Mais qu’était réellement Catherine de Sienne ? Quelle était sa personnalité et quel fut son rôle réel ? Fut-elle un « homme d’Etat », une « femme d’Eglise » ?

Elle n’a pas vraiment conseillé les papes. Elle n’a pas été régulièrement consultée par eux. Elle donne des conseils très généraux. Elle n’a pas d’idées très originales. Elle a des vues assez vagues. Elle a un manque cruel de réalisme politique.
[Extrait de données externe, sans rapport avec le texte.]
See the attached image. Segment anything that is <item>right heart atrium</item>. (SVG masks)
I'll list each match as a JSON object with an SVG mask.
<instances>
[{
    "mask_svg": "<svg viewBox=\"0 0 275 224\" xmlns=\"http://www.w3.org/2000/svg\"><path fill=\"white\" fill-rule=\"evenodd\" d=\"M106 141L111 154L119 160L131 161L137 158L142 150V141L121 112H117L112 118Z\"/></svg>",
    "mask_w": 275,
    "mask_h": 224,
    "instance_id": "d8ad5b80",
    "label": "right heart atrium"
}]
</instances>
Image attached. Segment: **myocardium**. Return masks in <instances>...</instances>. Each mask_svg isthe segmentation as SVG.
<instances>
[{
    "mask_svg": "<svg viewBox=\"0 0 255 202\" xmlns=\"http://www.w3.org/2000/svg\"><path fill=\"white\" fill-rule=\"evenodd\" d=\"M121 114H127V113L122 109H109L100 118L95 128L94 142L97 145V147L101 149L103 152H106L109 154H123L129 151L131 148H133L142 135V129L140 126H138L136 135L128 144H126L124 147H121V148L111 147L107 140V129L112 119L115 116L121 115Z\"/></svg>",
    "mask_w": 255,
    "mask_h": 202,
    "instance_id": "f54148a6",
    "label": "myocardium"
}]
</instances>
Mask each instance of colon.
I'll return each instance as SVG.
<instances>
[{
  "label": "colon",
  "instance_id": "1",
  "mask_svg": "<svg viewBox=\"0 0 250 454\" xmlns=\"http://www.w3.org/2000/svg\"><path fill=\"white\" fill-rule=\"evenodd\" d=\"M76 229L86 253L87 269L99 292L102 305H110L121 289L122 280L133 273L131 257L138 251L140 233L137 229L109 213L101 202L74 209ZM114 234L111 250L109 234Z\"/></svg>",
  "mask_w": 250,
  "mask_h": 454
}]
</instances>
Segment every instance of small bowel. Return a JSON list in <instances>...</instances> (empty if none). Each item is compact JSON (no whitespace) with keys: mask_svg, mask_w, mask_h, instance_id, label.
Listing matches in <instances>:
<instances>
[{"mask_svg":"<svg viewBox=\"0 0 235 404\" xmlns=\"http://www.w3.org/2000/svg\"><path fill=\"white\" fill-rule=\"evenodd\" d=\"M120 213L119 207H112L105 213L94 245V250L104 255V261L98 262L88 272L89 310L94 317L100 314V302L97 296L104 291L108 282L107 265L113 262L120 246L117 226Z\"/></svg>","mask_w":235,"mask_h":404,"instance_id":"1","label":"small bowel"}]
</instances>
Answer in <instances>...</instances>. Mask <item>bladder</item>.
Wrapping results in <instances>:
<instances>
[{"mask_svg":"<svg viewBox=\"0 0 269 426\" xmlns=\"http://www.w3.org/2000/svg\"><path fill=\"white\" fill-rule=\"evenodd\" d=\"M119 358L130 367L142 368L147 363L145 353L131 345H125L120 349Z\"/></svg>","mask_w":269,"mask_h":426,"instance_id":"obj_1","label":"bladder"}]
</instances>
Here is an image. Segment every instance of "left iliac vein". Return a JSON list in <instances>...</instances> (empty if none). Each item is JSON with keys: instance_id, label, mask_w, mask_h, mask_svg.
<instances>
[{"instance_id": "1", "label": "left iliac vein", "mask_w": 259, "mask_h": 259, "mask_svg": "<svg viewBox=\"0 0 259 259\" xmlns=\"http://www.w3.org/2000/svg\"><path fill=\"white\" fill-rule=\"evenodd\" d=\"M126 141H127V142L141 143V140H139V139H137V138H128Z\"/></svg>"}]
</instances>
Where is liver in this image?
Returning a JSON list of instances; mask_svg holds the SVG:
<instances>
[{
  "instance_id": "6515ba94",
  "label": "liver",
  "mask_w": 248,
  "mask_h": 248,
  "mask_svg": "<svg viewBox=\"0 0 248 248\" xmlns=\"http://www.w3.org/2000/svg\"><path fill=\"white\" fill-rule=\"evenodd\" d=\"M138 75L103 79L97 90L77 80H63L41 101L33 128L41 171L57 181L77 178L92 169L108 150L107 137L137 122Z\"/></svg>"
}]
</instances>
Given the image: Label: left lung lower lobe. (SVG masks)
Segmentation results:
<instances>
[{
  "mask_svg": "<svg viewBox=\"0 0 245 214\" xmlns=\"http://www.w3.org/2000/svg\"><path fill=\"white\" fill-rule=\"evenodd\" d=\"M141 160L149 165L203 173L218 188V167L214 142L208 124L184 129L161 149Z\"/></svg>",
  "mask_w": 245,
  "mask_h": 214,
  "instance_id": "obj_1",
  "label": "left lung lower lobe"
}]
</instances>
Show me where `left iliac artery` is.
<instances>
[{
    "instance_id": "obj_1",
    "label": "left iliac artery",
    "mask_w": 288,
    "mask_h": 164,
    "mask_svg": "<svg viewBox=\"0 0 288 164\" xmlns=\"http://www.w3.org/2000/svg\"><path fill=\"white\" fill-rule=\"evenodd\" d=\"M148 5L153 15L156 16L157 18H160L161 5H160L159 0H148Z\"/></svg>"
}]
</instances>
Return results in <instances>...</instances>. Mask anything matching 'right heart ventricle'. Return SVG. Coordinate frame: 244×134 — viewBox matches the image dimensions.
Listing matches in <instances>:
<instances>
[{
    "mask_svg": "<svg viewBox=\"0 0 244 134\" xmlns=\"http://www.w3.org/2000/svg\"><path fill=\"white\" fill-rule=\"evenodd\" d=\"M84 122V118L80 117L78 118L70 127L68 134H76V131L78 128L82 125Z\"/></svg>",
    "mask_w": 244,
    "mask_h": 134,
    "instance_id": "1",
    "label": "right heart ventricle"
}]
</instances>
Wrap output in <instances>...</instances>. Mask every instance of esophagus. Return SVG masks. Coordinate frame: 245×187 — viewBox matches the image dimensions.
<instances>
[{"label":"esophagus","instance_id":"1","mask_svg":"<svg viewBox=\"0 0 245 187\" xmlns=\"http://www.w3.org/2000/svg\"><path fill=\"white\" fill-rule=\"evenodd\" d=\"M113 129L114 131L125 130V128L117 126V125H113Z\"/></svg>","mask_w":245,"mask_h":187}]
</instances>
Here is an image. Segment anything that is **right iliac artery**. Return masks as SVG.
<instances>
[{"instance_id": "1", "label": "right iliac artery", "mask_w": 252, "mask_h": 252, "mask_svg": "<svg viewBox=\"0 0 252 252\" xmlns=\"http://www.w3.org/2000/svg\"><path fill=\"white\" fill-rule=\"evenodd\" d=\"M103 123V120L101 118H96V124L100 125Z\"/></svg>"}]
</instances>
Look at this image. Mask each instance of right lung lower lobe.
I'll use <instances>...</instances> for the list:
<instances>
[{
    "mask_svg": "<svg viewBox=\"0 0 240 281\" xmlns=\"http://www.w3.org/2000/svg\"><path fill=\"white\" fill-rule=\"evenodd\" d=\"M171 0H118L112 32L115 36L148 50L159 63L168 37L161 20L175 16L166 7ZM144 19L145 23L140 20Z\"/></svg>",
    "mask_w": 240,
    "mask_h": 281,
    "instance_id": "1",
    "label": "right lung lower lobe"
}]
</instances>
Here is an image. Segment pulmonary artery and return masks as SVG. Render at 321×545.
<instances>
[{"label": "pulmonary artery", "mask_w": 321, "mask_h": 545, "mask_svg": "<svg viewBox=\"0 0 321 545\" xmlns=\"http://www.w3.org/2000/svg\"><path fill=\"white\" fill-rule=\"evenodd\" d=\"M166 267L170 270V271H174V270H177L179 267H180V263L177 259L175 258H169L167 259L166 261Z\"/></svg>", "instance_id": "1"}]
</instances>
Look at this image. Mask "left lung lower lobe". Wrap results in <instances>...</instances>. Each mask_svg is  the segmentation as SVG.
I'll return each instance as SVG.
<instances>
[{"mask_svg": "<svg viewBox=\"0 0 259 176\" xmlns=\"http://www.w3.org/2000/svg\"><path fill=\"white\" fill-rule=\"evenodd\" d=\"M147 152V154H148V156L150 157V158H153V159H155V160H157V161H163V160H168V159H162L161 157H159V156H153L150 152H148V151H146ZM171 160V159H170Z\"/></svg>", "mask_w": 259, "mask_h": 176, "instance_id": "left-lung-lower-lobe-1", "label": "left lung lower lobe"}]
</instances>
Elle est finalement assez incompétente.

Elle a échoué partout. La prédication de la croisade était inopportune ; elle n’a pas réussi à la mobiliser. Durant son ambassade à Florence, elle a été le jouet des Florentins. Elle s’est laissée tromper deux fois. Son idéal de réforme de l’Eglise était trop élevé et pas assez adapté. Elle n’a pas réussi à faire venir à Rome les religieux qui devaient constituer le « conseil des spirituels » qu’elle souhaitait vivement. Après le début du schisme, son activité épistolaire n’a rien donné.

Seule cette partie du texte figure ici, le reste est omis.